**INSTRUCTIONS TO FOLLOW:**
Show all lines below holding the string "worn".

MATERIAL PROVIDED: Begin

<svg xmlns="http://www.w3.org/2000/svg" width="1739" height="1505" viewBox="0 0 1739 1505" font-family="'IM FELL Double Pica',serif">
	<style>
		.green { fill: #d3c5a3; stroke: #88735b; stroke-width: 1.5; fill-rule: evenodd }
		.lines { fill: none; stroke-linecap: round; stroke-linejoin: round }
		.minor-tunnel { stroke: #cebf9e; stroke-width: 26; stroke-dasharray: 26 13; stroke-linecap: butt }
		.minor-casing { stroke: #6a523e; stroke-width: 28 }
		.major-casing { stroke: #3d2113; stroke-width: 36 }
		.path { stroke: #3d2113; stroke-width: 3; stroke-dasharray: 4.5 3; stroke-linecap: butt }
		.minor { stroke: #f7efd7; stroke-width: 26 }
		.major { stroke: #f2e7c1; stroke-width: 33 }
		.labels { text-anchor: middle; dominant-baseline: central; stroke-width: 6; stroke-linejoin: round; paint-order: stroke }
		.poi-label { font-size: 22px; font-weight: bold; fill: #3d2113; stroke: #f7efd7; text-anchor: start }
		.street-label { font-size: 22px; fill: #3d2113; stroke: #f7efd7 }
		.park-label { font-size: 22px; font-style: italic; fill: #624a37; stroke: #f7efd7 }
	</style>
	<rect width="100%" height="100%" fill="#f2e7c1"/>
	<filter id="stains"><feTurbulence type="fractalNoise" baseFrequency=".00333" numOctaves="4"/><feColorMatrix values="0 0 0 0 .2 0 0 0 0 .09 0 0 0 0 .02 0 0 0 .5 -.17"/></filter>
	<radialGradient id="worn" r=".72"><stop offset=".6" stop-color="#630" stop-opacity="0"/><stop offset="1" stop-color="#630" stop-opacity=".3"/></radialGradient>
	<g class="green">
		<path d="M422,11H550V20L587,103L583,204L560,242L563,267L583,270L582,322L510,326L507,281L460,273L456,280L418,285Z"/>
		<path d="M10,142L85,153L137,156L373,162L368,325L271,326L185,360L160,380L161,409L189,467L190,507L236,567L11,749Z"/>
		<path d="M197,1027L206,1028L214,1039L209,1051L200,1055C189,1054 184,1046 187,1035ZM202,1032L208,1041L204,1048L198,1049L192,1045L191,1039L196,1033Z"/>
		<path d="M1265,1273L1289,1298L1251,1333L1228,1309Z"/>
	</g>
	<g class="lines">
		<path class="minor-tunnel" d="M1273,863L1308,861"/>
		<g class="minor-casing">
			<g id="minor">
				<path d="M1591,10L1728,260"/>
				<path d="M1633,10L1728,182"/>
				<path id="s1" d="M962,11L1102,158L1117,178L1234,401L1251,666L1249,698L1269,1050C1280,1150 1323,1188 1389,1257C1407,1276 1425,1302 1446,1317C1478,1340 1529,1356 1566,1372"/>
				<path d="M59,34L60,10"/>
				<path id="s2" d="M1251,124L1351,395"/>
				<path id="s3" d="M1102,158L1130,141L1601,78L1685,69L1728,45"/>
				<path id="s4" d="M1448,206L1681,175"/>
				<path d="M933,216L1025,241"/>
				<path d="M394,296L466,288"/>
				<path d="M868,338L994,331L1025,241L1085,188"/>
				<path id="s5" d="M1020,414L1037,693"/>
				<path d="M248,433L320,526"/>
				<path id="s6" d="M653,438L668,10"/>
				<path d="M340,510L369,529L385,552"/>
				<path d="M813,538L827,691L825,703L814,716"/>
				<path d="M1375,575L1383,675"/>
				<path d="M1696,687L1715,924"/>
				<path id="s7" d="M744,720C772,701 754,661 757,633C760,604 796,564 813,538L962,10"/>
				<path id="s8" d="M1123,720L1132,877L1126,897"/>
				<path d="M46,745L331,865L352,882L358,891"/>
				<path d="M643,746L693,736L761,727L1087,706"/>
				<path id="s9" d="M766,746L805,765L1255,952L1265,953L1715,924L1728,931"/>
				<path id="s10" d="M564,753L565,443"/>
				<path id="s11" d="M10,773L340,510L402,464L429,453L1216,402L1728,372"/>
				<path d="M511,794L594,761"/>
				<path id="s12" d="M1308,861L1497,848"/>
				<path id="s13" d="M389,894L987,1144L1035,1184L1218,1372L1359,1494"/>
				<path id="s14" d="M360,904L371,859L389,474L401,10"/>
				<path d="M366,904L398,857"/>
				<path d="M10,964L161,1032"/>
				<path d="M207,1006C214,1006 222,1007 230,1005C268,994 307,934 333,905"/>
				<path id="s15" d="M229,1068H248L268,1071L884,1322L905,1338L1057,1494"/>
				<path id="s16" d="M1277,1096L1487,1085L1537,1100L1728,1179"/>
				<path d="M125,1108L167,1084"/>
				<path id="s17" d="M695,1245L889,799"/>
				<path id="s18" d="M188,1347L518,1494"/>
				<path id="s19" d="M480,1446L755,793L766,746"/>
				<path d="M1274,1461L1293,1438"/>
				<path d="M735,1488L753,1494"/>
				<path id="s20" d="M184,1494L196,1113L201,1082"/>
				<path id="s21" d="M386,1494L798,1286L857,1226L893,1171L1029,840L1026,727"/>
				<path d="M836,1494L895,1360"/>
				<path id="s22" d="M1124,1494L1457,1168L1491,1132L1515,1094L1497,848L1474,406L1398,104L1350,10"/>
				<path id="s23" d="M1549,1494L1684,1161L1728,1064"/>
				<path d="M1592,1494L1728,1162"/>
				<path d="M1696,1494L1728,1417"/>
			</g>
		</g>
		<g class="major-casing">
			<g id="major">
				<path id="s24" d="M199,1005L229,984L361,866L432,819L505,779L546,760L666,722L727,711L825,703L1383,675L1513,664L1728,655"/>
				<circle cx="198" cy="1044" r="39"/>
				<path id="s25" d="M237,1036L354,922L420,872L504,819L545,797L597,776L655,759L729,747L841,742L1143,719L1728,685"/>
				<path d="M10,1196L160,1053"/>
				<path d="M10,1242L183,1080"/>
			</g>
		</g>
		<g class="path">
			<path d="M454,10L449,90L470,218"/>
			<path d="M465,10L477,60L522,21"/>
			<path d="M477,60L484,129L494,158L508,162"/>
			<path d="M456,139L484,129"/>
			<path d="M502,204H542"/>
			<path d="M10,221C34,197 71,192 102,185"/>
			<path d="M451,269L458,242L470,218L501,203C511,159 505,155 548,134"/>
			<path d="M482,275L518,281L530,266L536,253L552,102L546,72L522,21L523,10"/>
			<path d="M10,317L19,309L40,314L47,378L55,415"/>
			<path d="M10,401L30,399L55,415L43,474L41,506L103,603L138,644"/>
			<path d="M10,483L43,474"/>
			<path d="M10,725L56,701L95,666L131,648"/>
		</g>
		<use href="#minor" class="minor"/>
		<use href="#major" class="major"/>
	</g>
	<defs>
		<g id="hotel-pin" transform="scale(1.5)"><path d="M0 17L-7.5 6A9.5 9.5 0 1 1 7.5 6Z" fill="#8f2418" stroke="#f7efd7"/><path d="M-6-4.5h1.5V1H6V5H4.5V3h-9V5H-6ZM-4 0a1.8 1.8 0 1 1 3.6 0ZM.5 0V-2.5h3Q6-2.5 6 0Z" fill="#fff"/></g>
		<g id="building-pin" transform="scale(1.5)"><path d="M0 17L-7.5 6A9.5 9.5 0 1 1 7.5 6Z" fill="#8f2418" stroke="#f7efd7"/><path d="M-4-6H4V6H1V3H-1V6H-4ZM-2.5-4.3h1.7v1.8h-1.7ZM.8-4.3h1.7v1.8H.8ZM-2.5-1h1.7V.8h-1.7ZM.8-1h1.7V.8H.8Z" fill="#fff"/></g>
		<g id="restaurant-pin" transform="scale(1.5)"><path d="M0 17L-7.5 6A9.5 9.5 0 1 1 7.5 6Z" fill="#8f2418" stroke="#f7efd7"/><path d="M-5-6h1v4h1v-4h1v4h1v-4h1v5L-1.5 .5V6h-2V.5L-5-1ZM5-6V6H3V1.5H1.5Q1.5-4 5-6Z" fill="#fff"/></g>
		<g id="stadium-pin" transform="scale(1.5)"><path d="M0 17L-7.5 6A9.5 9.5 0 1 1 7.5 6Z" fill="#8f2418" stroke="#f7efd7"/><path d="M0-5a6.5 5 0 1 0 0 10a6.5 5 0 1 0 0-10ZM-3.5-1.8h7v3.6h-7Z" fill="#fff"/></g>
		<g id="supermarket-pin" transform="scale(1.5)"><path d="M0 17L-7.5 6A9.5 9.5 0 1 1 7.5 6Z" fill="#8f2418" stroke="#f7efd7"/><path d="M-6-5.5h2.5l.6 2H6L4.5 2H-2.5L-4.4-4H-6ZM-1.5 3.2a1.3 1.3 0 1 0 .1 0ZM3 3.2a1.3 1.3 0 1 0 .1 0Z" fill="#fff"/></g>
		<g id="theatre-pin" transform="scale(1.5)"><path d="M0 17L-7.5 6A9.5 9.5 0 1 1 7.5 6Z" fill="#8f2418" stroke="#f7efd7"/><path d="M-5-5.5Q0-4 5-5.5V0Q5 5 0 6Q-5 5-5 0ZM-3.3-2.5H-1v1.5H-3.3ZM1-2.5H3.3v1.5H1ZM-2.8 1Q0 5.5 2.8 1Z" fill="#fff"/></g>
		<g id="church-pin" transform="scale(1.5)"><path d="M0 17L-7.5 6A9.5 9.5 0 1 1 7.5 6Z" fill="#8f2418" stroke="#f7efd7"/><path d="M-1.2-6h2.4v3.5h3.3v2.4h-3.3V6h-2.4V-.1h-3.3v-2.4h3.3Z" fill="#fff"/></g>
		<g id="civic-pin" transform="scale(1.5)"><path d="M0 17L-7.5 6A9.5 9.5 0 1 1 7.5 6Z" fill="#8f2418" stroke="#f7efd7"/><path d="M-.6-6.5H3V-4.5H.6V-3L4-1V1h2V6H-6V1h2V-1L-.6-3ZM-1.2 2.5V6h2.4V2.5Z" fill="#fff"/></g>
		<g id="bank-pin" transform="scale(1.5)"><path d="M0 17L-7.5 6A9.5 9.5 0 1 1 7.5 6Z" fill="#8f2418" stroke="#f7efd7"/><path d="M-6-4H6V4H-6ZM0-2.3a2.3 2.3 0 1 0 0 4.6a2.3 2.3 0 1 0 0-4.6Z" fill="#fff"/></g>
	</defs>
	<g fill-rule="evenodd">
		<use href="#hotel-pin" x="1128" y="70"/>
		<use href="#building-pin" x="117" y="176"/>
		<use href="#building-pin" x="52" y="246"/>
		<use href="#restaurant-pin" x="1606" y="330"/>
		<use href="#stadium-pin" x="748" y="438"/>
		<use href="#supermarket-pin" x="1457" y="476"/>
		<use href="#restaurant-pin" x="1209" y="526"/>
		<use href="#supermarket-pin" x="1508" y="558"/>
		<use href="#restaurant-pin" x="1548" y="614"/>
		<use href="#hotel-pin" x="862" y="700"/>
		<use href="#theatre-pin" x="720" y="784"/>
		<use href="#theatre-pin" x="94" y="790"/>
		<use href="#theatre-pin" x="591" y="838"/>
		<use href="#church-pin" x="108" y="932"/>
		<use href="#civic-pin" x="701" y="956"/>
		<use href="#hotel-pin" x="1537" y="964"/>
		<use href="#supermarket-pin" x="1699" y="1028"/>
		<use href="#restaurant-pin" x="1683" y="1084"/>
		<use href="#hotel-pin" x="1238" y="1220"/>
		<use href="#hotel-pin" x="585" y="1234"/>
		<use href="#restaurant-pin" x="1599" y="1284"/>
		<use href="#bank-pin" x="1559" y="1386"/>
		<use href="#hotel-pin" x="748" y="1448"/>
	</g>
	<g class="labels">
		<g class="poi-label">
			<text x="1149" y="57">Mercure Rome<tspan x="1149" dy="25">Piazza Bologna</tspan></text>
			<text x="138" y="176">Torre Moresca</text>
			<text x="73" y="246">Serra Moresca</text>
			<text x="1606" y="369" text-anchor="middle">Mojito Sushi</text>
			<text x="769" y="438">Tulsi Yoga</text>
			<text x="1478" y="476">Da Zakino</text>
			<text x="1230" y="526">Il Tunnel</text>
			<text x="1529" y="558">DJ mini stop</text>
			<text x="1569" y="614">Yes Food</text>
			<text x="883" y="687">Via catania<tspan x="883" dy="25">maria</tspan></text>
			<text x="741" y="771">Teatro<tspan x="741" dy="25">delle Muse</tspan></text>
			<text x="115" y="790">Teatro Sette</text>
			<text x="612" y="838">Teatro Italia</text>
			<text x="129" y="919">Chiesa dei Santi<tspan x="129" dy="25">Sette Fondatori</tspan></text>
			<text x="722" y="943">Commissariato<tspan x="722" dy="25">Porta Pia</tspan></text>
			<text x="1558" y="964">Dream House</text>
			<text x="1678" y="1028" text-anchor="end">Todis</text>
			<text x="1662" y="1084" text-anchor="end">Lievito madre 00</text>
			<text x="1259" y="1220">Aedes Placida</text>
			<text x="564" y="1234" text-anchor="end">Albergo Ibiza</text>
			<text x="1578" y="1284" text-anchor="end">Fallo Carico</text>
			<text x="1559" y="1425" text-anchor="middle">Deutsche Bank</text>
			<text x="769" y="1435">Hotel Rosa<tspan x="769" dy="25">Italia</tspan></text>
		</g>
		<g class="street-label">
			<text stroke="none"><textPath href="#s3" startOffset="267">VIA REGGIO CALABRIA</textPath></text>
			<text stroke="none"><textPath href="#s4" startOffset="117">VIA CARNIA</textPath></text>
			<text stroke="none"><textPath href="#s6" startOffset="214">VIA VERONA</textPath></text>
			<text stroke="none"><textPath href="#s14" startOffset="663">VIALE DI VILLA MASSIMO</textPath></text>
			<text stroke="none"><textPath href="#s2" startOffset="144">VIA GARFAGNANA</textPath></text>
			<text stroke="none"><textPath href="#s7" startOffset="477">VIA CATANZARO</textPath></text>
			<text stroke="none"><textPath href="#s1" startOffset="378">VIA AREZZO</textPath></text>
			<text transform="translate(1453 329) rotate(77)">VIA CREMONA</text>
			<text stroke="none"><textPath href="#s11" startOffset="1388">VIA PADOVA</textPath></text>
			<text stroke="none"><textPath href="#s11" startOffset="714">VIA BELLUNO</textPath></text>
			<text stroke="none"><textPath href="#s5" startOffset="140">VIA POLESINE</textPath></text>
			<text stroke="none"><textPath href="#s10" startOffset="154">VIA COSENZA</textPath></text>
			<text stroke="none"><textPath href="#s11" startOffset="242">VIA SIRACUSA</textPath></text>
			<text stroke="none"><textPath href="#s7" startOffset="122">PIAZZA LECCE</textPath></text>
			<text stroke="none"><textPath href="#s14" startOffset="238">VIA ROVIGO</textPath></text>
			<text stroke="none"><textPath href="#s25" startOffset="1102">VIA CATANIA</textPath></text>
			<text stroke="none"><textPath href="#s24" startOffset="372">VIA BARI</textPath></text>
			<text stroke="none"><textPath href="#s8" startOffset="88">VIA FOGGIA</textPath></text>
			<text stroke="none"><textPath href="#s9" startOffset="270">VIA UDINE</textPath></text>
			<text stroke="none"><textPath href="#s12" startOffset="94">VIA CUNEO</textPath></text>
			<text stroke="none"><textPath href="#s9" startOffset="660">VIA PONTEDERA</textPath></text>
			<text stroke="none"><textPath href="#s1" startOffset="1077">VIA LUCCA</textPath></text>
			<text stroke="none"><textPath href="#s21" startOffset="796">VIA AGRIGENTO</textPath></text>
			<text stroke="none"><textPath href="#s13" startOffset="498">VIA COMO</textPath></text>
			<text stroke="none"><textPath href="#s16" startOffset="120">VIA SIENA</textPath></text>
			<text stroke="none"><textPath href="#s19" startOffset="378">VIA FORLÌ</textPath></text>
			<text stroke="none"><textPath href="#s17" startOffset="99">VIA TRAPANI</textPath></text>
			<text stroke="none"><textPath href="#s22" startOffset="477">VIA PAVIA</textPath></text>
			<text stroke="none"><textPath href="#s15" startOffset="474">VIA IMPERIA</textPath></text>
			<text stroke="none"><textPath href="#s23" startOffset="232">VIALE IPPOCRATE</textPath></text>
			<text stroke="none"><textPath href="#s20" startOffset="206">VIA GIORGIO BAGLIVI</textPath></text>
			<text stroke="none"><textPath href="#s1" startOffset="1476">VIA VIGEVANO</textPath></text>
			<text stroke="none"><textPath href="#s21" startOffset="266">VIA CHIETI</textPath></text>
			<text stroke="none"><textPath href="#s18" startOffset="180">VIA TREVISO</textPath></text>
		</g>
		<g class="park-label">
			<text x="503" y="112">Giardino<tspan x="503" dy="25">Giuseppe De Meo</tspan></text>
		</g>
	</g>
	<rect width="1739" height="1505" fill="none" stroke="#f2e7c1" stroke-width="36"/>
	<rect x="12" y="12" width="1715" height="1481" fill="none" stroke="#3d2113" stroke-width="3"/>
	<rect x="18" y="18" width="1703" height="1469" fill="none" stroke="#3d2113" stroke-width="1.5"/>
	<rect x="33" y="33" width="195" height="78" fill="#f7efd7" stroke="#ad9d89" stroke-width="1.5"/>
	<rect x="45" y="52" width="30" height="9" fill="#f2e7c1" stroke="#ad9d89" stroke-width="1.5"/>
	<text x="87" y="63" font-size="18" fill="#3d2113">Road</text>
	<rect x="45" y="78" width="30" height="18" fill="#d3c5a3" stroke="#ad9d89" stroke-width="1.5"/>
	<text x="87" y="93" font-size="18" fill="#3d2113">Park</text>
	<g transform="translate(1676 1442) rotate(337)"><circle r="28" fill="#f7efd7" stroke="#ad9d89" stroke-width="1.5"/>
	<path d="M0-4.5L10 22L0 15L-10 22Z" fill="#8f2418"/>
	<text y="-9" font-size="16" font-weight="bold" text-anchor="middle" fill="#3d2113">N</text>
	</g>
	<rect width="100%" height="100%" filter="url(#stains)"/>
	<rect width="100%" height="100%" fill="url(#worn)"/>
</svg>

MATERIAL PROVIDED: End

**RESPONSE:**
	<radialGradient id="worn" r=".72"><stop offset=".6" stop-color="#630" stop-opacity="0"/><stop offset="1" stop-color="#630" stop-opacity=".3"/></radialGradient>
	<rect width="100%" height="100%" fill="url(#worn)"/>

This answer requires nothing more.